Show all lines containing "デジタル通信解析要員の教育" from the data below.

═══ Data shown

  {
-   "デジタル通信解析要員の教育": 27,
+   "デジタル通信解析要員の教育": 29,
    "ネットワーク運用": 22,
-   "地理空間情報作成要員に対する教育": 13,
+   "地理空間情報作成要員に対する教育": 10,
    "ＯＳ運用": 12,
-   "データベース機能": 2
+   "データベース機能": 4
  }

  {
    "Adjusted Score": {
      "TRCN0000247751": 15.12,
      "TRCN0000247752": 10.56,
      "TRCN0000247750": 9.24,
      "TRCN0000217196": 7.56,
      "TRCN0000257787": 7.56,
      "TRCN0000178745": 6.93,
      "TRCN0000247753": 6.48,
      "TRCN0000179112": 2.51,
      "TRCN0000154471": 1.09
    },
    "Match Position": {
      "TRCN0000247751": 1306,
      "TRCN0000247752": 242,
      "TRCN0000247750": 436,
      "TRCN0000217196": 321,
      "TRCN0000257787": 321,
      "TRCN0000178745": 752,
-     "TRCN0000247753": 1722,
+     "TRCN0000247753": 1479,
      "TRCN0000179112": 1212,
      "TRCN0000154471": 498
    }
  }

══════
═══ Data shown

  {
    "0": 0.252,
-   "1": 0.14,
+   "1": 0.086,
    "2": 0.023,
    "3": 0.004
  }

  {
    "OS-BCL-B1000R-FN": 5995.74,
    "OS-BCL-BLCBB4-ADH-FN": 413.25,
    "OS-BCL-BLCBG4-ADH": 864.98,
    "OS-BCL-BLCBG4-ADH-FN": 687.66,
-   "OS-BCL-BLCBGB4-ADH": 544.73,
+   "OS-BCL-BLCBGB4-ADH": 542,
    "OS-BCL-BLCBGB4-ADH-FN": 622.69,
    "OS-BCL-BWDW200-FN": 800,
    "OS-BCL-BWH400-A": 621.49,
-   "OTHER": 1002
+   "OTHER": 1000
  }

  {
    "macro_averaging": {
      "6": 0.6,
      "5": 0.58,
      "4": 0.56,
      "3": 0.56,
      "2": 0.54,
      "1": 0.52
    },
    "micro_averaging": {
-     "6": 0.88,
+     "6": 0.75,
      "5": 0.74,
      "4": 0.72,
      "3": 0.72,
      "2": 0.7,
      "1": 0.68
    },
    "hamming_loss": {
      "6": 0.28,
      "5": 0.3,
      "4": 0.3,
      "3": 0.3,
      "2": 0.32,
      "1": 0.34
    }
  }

══════

▶ Solution to the exercise
-   "デジタル通信解析要員の教育": 27,
+   "デジタル通信解析要員の教育": 29,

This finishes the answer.